You should use stock phrases such as “Wrong username or password” and not indicate exactly what the user was mistaken about.
If a hacker tries to pick up a username, and an error message indicates that this field was correct, then he can concentrate on the next area, which simplifies his task.
Use complex passwords
It seems that everyone knows that you need to use complex passwords, but for some reason, people forget that it applies to any situation: not only for emails but for admin panel, etc. Still, it is equally important to require your users to use complex passwords for their accounts.
SHA algorithm helps to keep passwords in encrypted form. When using this safe method to authorize users, you simply compare the encrypted values.
Did I something forget?
If you allow file uploads on your website, it may be really risky; even it is a small picture or changing an avatar. Any uploaded file may contain a script that can be executed on your server. This script usually is a gate to your website.

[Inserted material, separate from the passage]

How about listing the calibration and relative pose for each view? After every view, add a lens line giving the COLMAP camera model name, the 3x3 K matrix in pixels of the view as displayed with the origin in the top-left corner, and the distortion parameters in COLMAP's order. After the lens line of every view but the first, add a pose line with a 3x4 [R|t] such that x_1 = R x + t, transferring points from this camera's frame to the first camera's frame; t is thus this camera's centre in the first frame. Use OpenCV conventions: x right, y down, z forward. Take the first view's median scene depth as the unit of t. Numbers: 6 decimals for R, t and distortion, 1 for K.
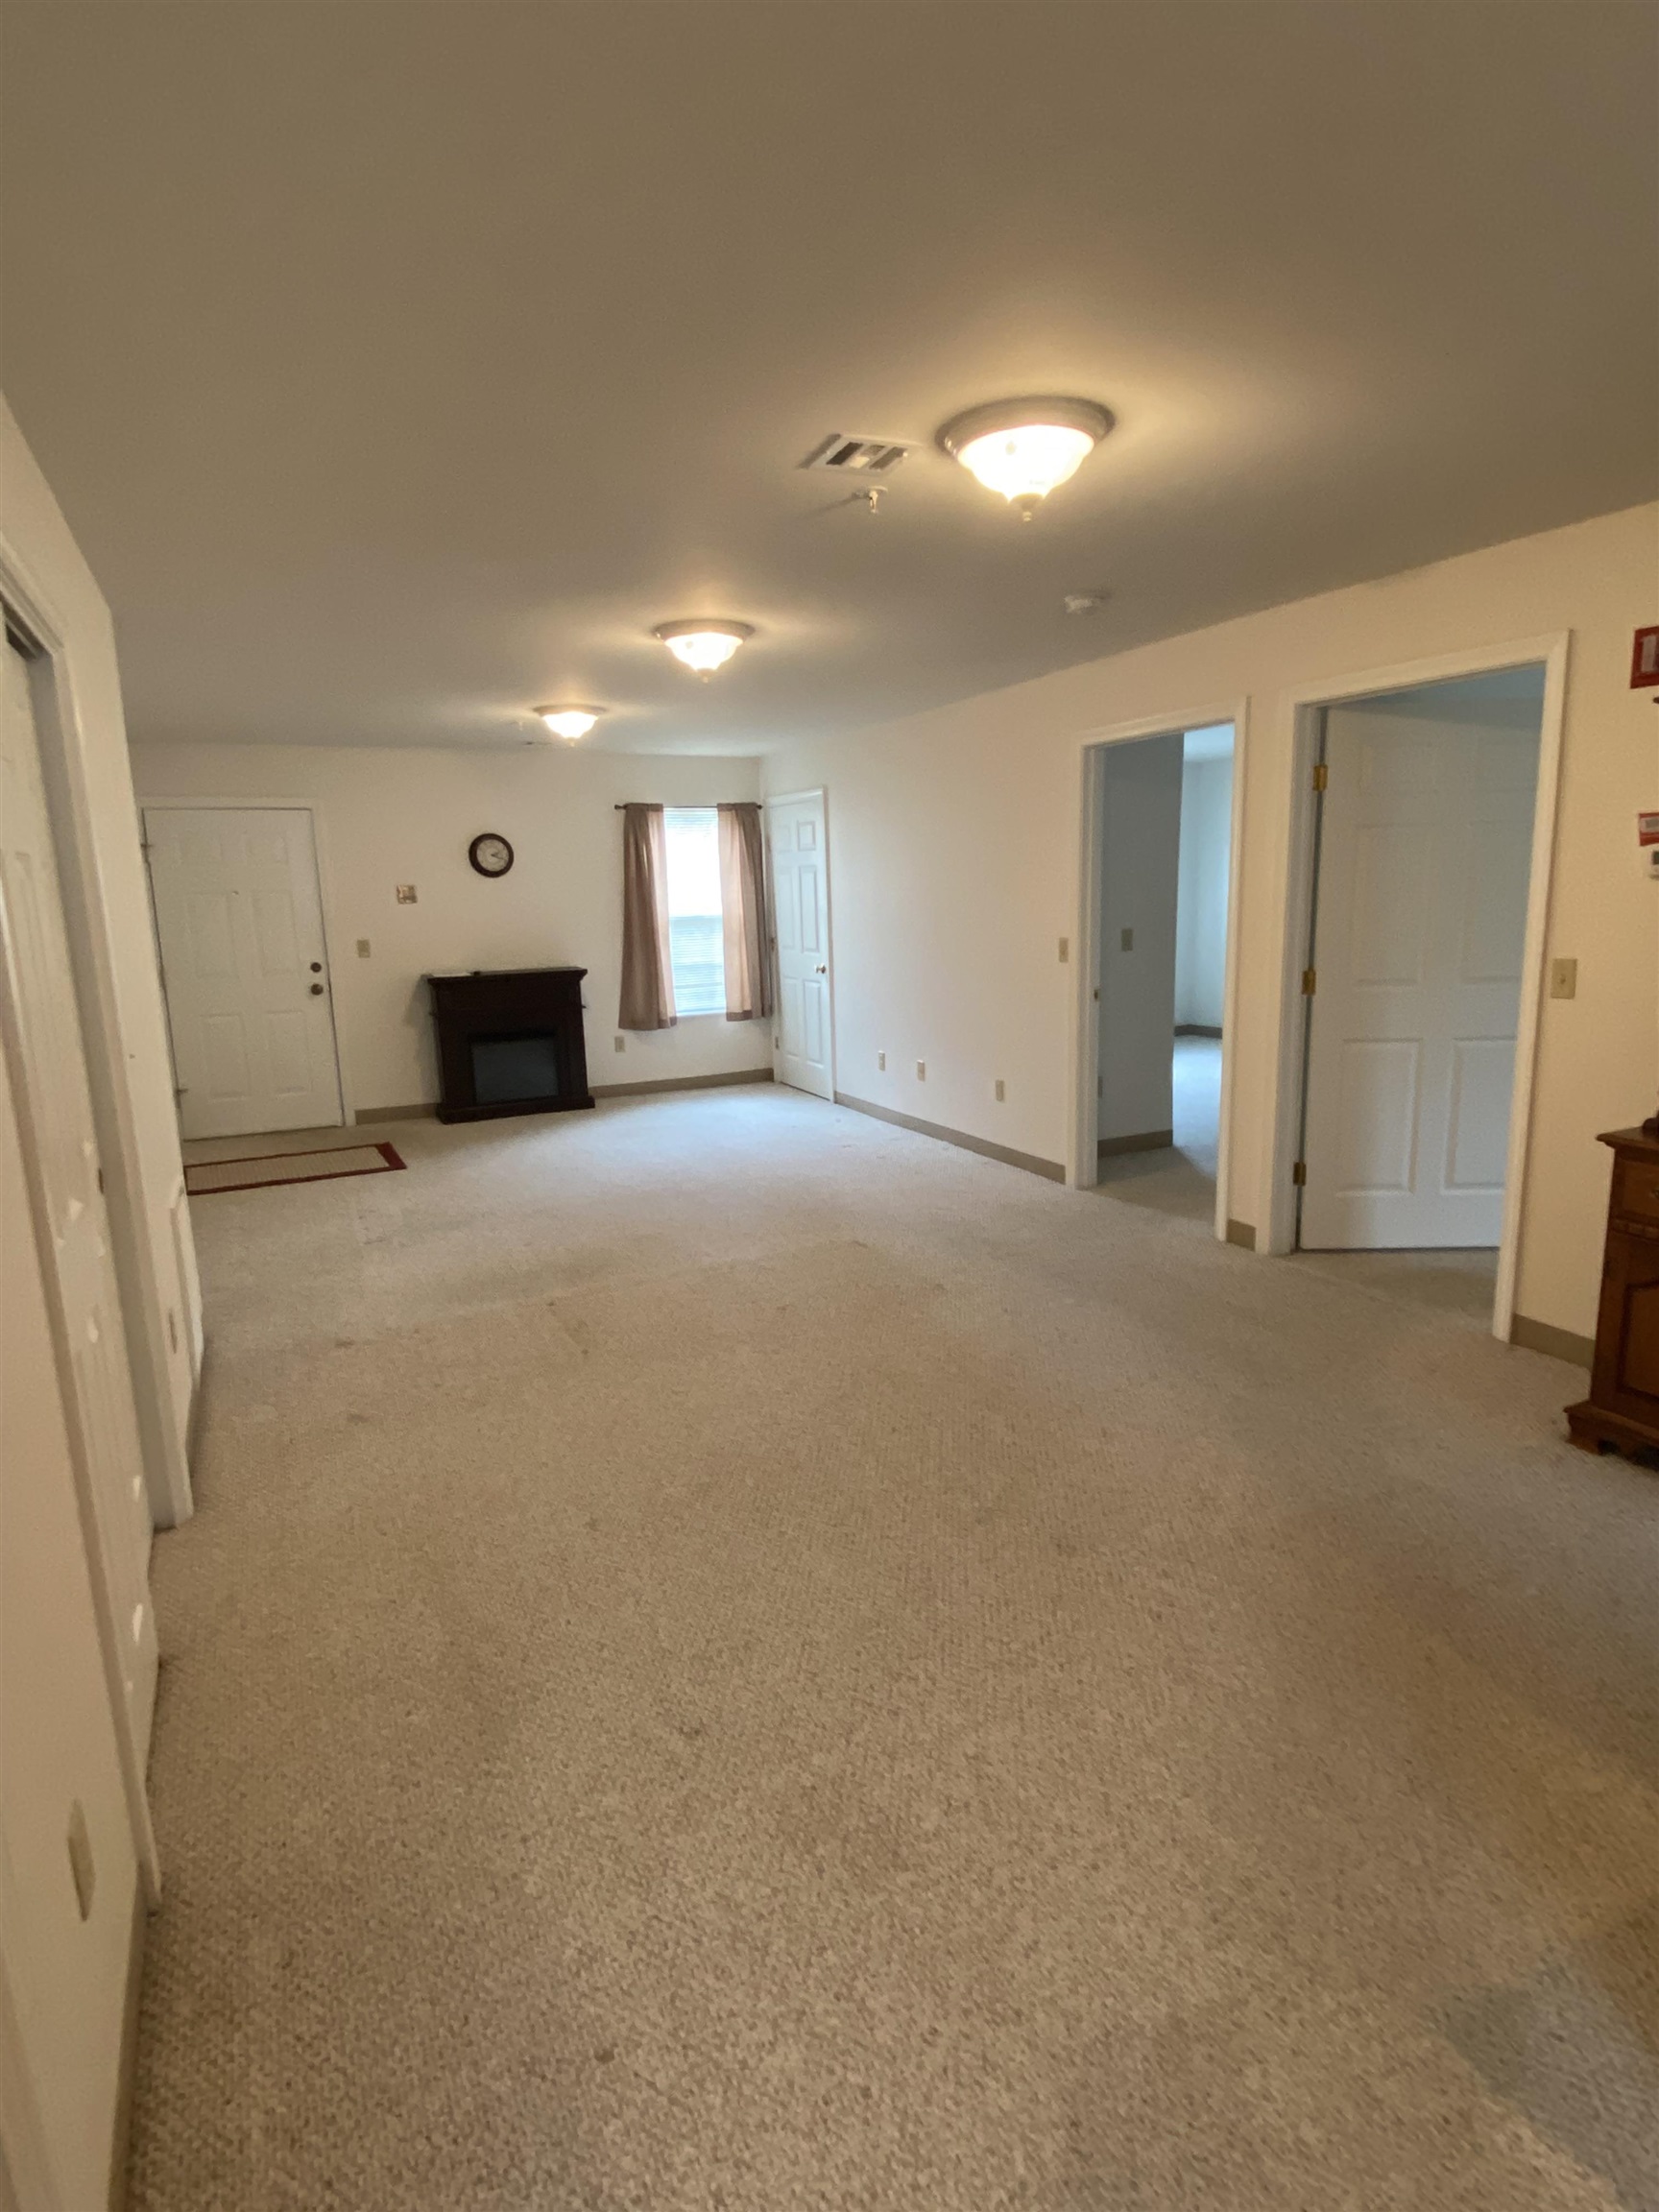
lens RADIAL K [[1174.6, 0, 829.5], [0, 1174.6, 1106.0], [0, 0, 1]] dist [0.015660, -0.019908]
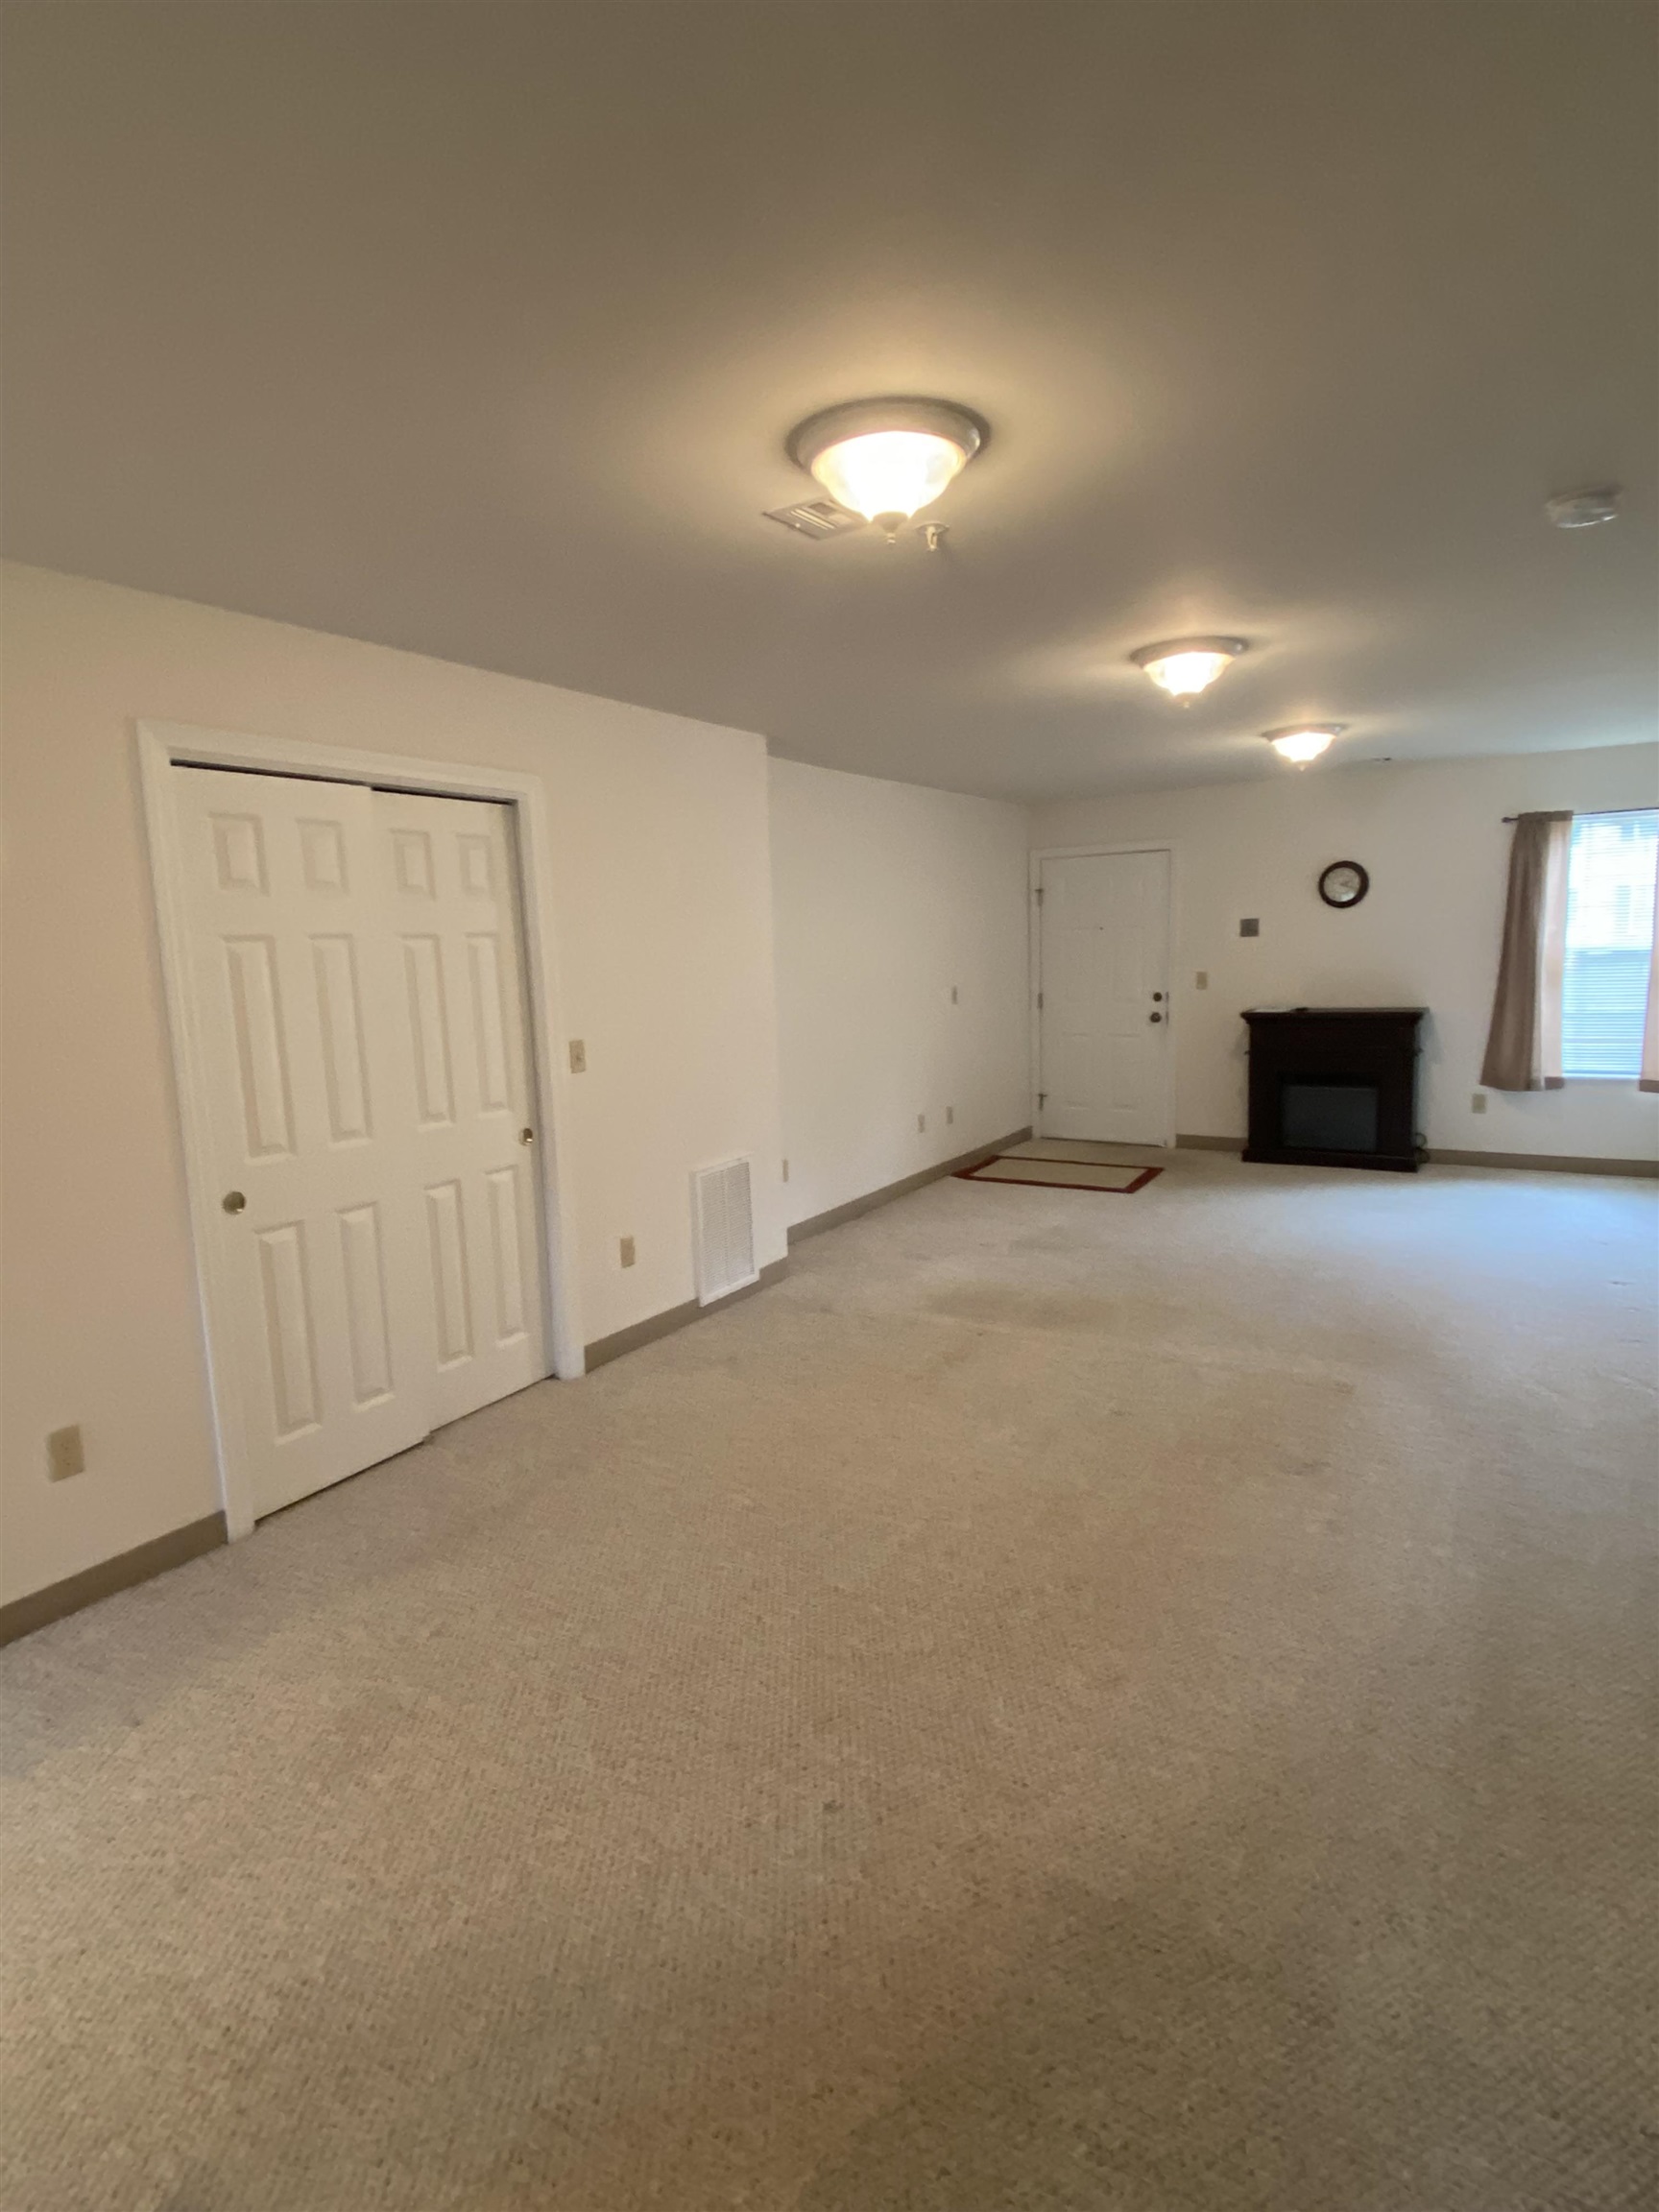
lens RADIAL K [[1174.6, 0, 829.5], [0, 1174.6, 1106.0], [0, 0, 1]] dist [0.015660, -0.019908]
pose [[0.528833, 0.125283, -0.839429, 0.310282], [-0.133847, 0.988980, 0.063281, -0.046163], [0.838106, 0.078890, 0.539773, 0.177434]]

Opening a file and reading its title or using image size checking functions is not enough. If possible, select a separate server for the database other than the webserver.
In this case, the database server will not be directly accessible from the outside world; only your web server will be able to access it. This means minimizing the risk of data theft.
Finally, remember restricting physical access to your server.
Install SSL certificate
SSL is a protocol used to ensure security when transferring data between a client and a web server or database over the Internet.
Attackers can listen to a communication channel and, if it’s not safe, intercept the transmitted information and use it to gain access to user accounts and personal information. SSL certification enables you to prevent third parties from intercepting sensitive data.
Use website verification tools
When you think that you have already done everything possible, it is time to test the security system of your site. The most effective way to do this is to use site verification tools, also known as penetration tests or pen tests.
There are many commercial as well as free products available for this. They work according to a scheme similar to hacker scripts, using all known exploits and trying to hack your site using one of the methods described above, for example, SQL injection.
Some free tools to check your website security
Netsparker (free trial available). Suitable for testing for SQL injection and XSS
OpenVAS. Positions itself as the most advanced open source security scanner. Suitable for testing for known vulnerabilities.
Automated test results can be intimidating, as they show all kinds of potential threats. An important point is to work primarily on the most critical areas.
I hope our tips will help you keep your site and the information it contains safe.
Fortunately, many CMSs have enough built-in security tools, but it’s still good to know about the most popular security threats to ensure that you know how to prevent them.